What needs to be done: Transcribe the entries, keeping every character the same.
===
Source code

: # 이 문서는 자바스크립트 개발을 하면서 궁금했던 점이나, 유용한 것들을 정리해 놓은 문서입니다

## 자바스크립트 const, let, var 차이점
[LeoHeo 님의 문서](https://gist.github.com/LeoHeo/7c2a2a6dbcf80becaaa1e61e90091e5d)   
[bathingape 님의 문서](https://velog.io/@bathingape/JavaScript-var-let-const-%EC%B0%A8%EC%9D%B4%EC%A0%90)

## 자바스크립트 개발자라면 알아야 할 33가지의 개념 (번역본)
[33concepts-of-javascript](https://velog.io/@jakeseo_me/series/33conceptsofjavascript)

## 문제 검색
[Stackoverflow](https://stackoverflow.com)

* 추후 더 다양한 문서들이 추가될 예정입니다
===
Response:
Source code

: # 이 문서는 자바스크립트 개발을 하면서 궁금했던 점이나, 유용한 것들을 정리해 놓은 문서입니다

## 자바스크립트 const, let, var 차이점
[LeoHeo 님의 문서](https://gist.github.com/LeoHeo/7c2a2a6dbcf80becaaa1e61e90091e5d)   
[bathingape 님의 문서](https://velog.io/@bathingape/JavaScript-var-let-const-%EC%B0%A8%EC%9D%B4%EC%A0%90)

## 자바스크립트 개발자라면 알아야 할 33가지의 개념 (번역본)
[33concepts-of-javascript](https://velog.io/@jakeseo_me/series/33conceptsofjavascript)

## 문제 검색
[Stackoverflow](https://stackoverflow.com)

* 추후 더 다양한 문서들이 추가될 예정입니다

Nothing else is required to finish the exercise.